● **ABOUT THIS TASK**
Verbatim copy without images: repeat the records in full.

Top of MATERIALS PROVIDED

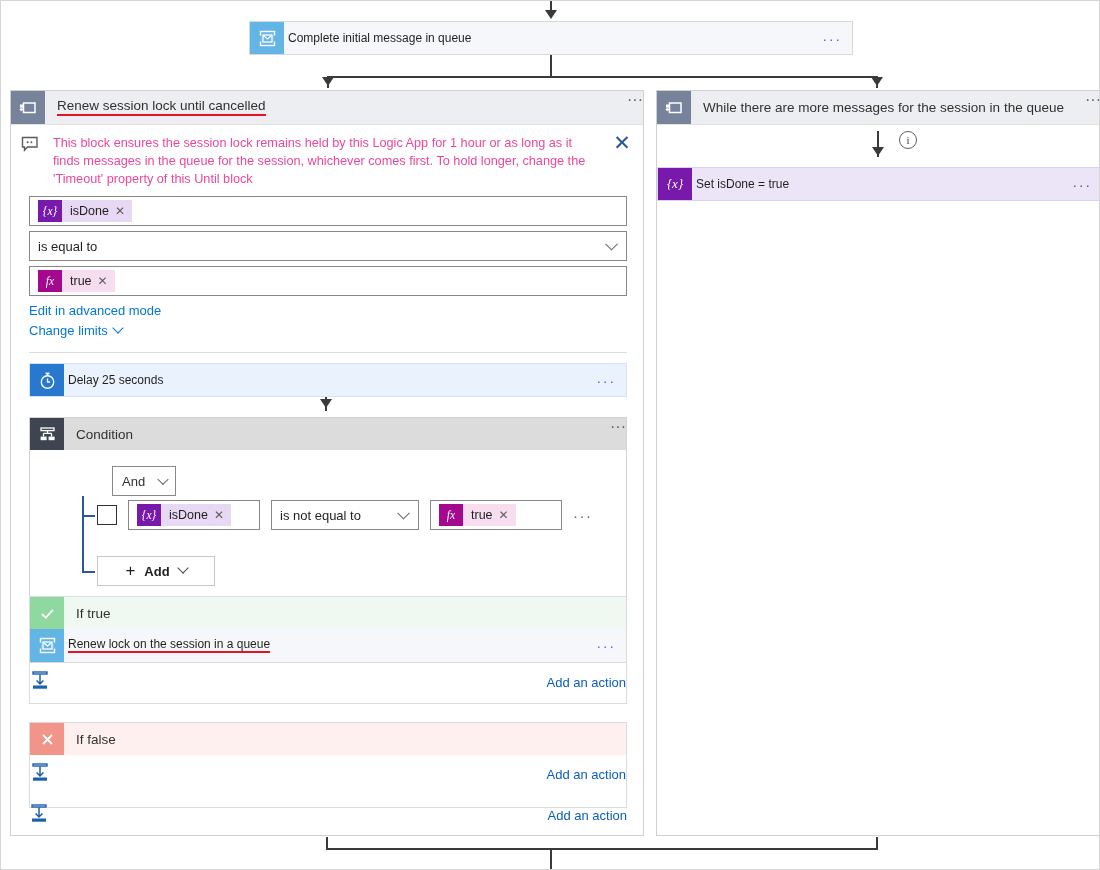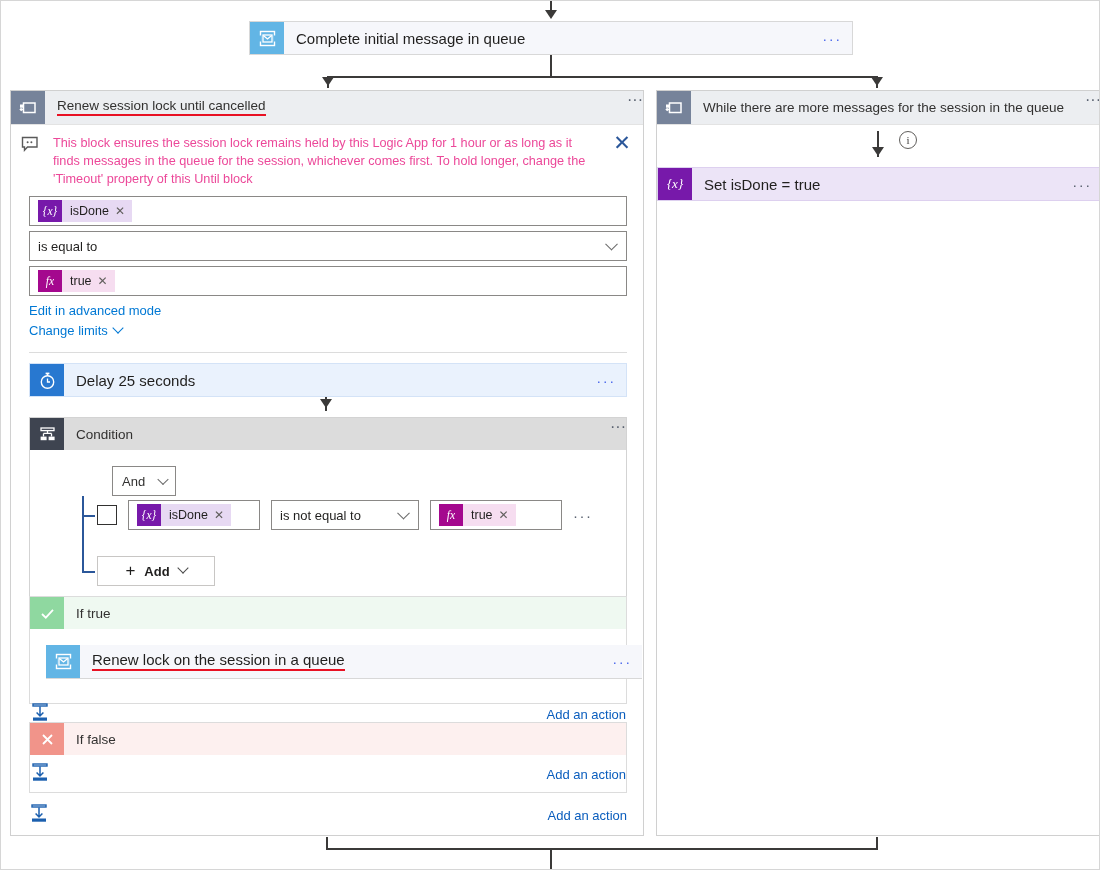--- a/index.html
+++ b/index.html
@@ -31,22 +31,22 @@
     width: 34px;
     min-width: 34px;
     display: flex;
     align-items: center;
     justify-content: center;
   }
   .node .title {
     flex: 1 1 auto;
     display: flex;
     align-items: center;
-    padding-left: 12px;
-    font-size: 15px;
+    padding-left: 4px;
+    font-size: 12px;
     color: #201f1e;
     white-space: nowrap;
     overflow: hidden;
   }
   .node .ellip {
     width: 34px;
     min-width: 30px;
     display: flex;
     align-items: center;
     justify-content: center;
@@ -409,21 +409,21 @@
     <div class="branch branch-true" style="left:18px; top:505px; width:598px; height:108px;">
       <div class="branch-head">
         <div class="bico">
           <svg width="17" height="17" viewBox="0 0 17 17" aria-hidden="true">
             <path d="M3 9 L6.8 12.6 L14 4.8" fill="none" stroke="#ffffff" stroke-width="1.8"></path>
           </svg>
         </div>
         <div class="btitle">If true</div>
       </div>
 
-      <div class="node" style="position:relative; left:0; top:0; width:596px; margin:16px; border-left:0; border-right:0; border-top:0;">
+      <div class="node" style="position:relative; left:0; top:0; width:596px; margin:0; border-left:0; border-right:0; border-top:0;">
         <div class="ico sb-ico">
           <svg width="19" height="19" viewBox="0 0 19 19" aria-hidden="true">
             <rect x="2.5" y="2.5" width="14" height="14" fill="none" stroke="#ffffff" stroke-width="1.4"></rect>
             <rect x="5" y="6" width="9" height="7" fill="none" stroke="#ffffff" stroke-width="1.3"></rect>
             <path d="M5.3 6.4 L9.5 10 L13.7 6.4" fill="none" stroke="#ffffff" stroke-width="1.3"></path>
             <rect x="0" y="6.5" width="3.2" height="6" fill="#62b5e5"></rect>
             <rect x="15.8" y="6.5" width="3.2" height="6" fill="#62b5e5"></rect>
           </svg>
         </div>
         <div class="title">
@@ -437,21 +437,21 @@
           <svg width="20" height="19" viewBox="0 0 20 19" aria-hidden="true">
             <rect x="3" y="1" width="14" height="2" fill="none" stroke="#1b5fae" stroke-width="1.4"></rect>
             <path d="M10 3.5 V12.4 M6.6 9.4 L10 13 L13.4 9.4" fill="none" stroke="#1b5fae" stroke-width="1.5"></path>
             <rect x="3" y="14.5" width="14" height="3.2" fill="#1b5fae"></rect>
           </svg>
         </span>
         <span>Add an action</span>
       </div>
     </div>
 
-    <div class="branch branch-false" style="left:18px; top:631px; width:598px; height:71px;">
+    <div class="branch branch-false" style="left:18px; top:631px; width:598px; height:86px;">
       <div class="branch-head">
         <div class="bico">
           <svg width="17" height="17" viewBox="0 0 17 17" aria-hidden="true">
             <path d="M4 4 L13 13 M13 4 L4 13" fill="none" stroke="#ffffff" stroke-width="1.8"></path>
           </svg>
         </div>
         <div class="btitle">If false</div>
       </div>
       <div class="addaction" style="height:38px;">
         <span>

Bottom of MATERIALS PROVIDED

● **THE ANSWER**
--- a/index.html
+++ b/index.html
@@ -31,22 +31,22 @@
     width: 34px;
     min-width: 34px;
     display: flex;
     align-items: center;
     justify-content: center;
   }
   .node .title {
     flex: 1 1 auto;
     display: flex;
     align-items: center;
-    padding-left: 12px;
-    font-size: 15px;
+    padding-left: 4px;
+    font-size: 12px;
     color: #201f1e;
     white-space: nowrap;
     overflow: hidden;
   }
   .node .ellip {
     width: 34px;
     min-width: 30px;
     display: flex;
     align-items: center;
     justify-content: center;
@@ -409,21 +409,21 @@
     <div class="branch branch-true" style="left:18px; top:505px; width:598px; height:108px;">
       <div class="branch-head">
         <div class="bico">
           <svg width="17" height="17" viewBox="0 0 17 17" aria-hidden="true">
             <path d="M3 9 L6.8 12.6 L14 4.8" fill="none" stroke="#ffffff" stroke-width="1.8"></path>
           </svg>
         </div>
         <div class="btitle">If true</div>
       </div>
 
-      <div class="node" style="position:relative; left:0; top:0; width:596px; margin:16px; border-left:0; border-right:0; border-top:0;">
+      <div class="node" style="position:relative; left:0; top:0; width:596px; margin:0; border-left:0; border-right:0; border-top:0;">
         <div class="ico sb-ico">
           <svg width="19" height="19" viewBox="0 0 19 19" aria-hidden="true">
             <rect x="2.5" y="2.5" width="14" height="14" fill="none" stroke="#ffffff" stroke-width="1.4"></rect>
             <rect x="5" y="6" width="9" height="7" fill="none" stroke="#ffffff" stroke-width="1.3"></rect>
             <path d="M5.3 6.4 L9.5 10 L13.7 6.4" fill="none" stroke="#ffffff" stroke-width="1.3"></path>
             <rect x="0" y="6.5" width="3.2" height="6" fill="#62b5e5"></rect>
             <rect x="15.8" y="6.5" width="3.2" height="6" fill="#62b5e5"></rect>
           </svg>
         </div>
         <div class="title">
@@ -437,21 +437,21 @@
           <svg width="20" height="19" viewBox="0 0 20 19" aria-hidden="true">
             <rect x="3" y="1" width="14" height="2" fill="none" stroke="#1b5fae" stroke-width="1.4"></rect>
             <path d="M10 3.5 V12.4 M6.6 9.4 L10 13 L13.4 9.4" fill="none" stroke="#1b5fae" stroke-width="1.5"></path>
             <rect x="3" y="14.5" width="14" height="3.2" fill="#1b5fae"></rect>
           </svg>
         </span>
         <span>Add an action</span>
       </div>
     </div>
 
-    <div class="branch branch-false" style="left:18px; top:631px; width:598px; height:71px;">
+    <div class="branch branch-false" style="left:18px; top:631px; width:598px; height:86px;">
       <div class="branch-head">
         <div class="bico">
           <svg width="17" height="17" viewBox="0 0 17 17" aria-hidden="true">
             <path d="M4 4 L13 13 M13 4 L4 13" fill="none" stroke="#ffffff" stroke-width="1.8"></path>
           </svg>
         </div>
         <div class="btitle">If false</div>
       </div>
       <div class="addaction" style="height:38px;">
         <span>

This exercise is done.